「抜群に綺麗な映画だけど、恋人と見に行くのは2つの理由でやめた方がいいです」哀れなるものたち sskさんの映画レビュー(感想・評価)
抜群に綺麗な映画だけど、恋人と見に行くのは2つの理由でやめた方がいいです
最初に恋人と…というか、一般的な良識に沿って作品を観る人と観に行かない方がいい理由を2つ挙げます。
映画を観終わった後、乾いた笑いが響いていたので警告です。
1.解剖された人間の描写がかなり出てくるということが挙げられます。人体にメスを入れて血が出てくる、取り出した脳みそを切り刻むくらいは普通の描写です。
2. 主人公の性描写がかなり多いです。たぶん8人くらいとの交わりがあると思います。物語の序盤は白痴の人に対してそれを行うという嫌悪感を催しかねないインモラルさもあります。
以下、私の感想です。
109プレミアムシネマで観てきましたが、絵と音が抜群に美しいので、それなりの映画館で観ることをお勧めします。本当に美しく、音楽もシーンにとことん合わせて色々なところから鳴るので、映像体験として大満足です。
話の内容ですが、開始2分くらいで出てくるゴッドウィン博士の顔でもう「ああ原案はフランケンシュタインなんだな…」ということがわかります。
さらにゴッドウィン博士が解剖学の権威であるところから、「19世紀の解剖学といったらジョン・ハンター的な、マッドサイエンティストなんだろうな」というのも想像がつきます。要は一般的な良識や倫理観は理解しているものの、研究のために無視するマッドサイエンティストです。
また、序盤で話される内容ですが、主人公であるベラは博士の実験として成人の女性に新生児の脳を移植されており、精神と肉体の年齢が一致していません。
この状態で世界を旅することになるため、19世紀当時のキリスト教的な良識というものが備わっておらず、結果として激しく性行為に耽り、売春で金銭を得ることに疑問も持ちません。
なお、精神と肉体の不一致という設定は映画全編を通して、ベラの成長と共に無くなっていきます。最初は幼児言葉しか喋れなかったベラは、自分の欲望だけでなく自分の意見を語るようになり、最終的に自分の意志を言葉に表す様になります。

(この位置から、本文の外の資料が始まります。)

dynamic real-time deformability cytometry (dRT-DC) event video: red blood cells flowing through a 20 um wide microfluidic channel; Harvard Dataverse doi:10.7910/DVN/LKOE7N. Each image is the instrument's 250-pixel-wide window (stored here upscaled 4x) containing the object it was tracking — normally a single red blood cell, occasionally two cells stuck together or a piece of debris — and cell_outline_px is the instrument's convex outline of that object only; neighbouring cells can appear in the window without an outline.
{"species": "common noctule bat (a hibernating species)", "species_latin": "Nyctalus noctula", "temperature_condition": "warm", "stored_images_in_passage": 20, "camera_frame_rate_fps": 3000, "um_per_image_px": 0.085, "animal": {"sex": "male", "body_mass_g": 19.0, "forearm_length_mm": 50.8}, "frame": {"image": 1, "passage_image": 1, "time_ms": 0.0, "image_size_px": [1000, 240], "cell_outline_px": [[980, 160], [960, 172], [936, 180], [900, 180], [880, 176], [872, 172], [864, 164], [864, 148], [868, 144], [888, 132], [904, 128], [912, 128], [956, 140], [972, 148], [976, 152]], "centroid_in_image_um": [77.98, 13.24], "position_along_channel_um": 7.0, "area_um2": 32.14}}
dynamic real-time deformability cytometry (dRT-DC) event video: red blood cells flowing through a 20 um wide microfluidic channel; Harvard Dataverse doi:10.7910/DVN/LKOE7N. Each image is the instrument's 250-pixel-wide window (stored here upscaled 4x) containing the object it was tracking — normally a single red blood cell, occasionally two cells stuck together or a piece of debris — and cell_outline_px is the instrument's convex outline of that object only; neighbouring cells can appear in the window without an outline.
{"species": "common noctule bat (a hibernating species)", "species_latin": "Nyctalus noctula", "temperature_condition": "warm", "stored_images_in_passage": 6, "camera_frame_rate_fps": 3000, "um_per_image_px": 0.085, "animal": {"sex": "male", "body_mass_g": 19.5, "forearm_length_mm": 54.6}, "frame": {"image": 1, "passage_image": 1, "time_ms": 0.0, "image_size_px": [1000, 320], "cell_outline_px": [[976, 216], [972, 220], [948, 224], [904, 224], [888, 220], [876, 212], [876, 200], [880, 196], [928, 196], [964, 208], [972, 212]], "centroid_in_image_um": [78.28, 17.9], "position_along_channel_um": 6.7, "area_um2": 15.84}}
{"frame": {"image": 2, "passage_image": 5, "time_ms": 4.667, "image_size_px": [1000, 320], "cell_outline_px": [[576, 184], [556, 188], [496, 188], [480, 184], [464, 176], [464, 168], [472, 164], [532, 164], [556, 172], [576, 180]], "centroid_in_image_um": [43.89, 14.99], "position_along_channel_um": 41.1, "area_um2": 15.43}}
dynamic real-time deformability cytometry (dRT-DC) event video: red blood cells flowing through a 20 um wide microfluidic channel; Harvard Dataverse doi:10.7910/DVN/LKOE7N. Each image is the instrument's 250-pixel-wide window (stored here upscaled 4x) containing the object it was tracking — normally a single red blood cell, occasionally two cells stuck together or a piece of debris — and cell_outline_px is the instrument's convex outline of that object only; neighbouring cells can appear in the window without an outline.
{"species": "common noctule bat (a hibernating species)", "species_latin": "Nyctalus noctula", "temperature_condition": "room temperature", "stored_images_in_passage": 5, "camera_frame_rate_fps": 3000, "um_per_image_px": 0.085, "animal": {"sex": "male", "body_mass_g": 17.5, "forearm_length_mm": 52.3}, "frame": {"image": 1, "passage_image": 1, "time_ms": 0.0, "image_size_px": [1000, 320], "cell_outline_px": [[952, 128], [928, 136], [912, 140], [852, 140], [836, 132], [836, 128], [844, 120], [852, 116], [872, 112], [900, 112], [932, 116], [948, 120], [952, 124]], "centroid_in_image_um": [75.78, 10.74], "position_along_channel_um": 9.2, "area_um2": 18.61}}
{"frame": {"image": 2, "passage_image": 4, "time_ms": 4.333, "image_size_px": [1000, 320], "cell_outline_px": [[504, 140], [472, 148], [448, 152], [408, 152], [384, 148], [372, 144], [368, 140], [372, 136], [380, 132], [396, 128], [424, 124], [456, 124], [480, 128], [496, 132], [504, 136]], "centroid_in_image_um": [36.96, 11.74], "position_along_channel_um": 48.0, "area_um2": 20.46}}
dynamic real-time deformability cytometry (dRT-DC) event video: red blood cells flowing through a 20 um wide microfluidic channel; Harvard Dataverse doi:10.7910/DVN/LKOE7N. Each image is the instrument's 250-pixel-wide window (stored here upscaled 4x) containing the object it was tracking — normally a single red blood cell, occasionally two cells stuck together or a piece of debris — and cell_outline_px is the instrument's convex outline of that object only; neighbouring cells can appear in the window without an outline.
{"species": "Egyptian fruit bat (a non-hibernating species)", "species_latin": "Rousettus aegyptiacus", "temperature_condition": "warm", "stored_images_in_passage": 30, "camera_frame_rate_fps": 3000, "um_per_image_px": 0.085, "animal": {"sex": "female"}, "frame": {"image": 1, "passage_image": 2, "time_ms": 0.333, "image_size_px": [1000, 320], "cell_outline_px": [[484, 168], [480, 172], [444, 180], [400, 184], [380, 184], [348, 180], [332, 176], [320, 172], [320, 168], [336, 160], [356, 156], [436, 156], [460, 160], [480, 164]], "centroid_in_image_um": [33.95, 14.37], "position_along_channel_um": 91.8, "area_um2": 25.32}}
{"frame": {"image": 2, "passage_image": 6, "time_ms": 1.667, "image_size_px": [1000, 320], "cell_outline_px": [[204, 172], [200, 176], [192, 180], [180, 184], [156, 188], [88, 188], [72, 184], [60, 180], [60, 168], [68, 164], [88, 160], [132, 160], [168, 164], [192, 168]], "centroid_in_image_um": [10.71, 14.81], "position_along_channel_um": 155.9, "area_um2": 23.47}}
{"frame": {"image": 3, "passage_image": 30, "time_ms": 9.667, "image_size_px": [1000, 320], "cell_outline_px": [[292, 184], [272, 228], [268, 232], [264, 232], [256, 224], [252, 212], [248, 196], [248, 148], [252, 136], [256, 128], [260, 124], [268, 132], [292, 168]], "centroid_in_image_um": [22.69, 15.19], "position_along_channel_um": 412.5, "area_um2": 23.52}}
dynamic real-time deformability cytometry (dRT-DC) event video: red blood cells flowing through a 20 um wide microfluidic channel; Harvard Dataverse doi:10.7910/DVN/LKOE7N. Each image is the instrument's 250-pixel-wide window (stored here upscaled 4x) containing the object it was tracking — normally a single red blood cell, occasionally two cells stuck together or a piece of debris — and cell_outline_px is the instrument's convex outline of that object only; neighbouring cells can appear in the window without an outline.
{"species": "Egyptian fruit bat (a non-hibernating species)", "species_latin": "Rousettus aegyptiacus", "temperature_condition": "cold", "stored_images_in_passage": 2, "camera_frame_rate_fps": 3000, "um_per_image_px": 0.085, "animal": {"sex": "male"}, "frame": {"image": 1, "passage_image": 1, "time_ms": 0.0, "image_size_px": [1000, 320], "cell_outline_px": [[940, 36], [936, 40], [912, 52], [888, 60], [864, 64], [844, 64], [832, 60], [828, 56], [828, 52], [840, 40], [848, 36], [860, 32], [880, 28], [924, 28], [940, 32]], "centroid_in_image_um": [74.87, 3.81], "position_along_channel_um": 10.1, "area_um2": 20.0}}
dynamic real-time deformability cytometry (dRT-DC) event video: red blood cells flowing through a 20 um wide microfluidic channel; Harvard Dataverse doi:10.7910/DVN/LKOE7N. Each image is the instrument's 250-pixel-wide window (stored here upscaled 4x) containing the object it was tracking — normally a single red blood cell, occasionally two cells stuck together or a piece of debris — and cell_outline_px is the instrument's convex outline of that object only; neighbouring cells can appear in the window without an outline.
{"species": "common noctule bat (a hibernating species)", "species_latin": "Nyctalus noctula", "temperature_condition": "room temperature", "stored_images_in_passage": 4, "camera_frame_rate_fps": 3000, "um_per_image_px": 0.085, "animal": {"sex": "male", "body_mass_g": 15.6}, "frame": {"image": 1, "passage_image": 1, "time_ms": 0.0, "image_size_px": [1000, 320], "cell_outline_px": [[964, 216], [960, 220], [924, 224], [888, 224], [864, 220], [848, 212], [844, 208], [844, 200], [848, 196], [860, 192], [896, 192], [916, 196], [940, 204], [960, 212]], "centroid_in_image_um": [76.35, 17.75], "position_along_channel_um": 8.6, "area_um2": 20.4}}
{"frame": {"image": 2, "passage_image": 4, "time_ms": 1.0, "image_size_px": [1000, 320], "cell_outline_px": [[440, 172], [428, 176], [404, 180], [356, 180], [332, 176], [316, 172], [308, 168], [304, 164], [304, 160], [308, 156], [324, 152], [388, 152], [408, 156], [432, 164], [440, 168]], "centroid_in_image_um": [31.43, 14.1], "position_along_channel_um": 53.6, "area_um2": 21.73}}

この幼児の様な姿から、決断した女性への変化の演技がとても素晴らしく、本当に見守っている様な感覚になります。
さらに、この設定は映画のフィルタにも適用されており、ベラの成長と共に最初は白黒だった世界が鮮やかなファンタジーの世界となり、次いで鮮やかだけど現実味を帯びてきて、最終的に明るいリアルな映像になっています。
リスボンあたりはフィルターもヴィヴィッドで、乗り物も絵本のような形をしており、映画のカメラが彼女の精神世界を反映していることが強調されています。
この作品で唯一疑問なのは、人間を進歩させると宣言したベラが、肉体の元婚約者である将軍にヤギ?の脳みそをくっつけたところです。
最後の最後でベラとマックスとヤギっぽいキメラがアップになって「なんでヤギがアップやねん」と思っていましたが、まさかくっつけるとは…。
ベラにとっての人間の進歩とは、どうしようもない人間を変えるための回答とは、これなんでしょうか?
それとも山羊頭の悪魔のような人間だったけど草だけ食べてる無害な人間になったという向こうのジョークなんでしょうか…?
最後だけよく分からなかったのですが、全編通して本当に面白い作品でした。2/3時点で今年1番の映画です!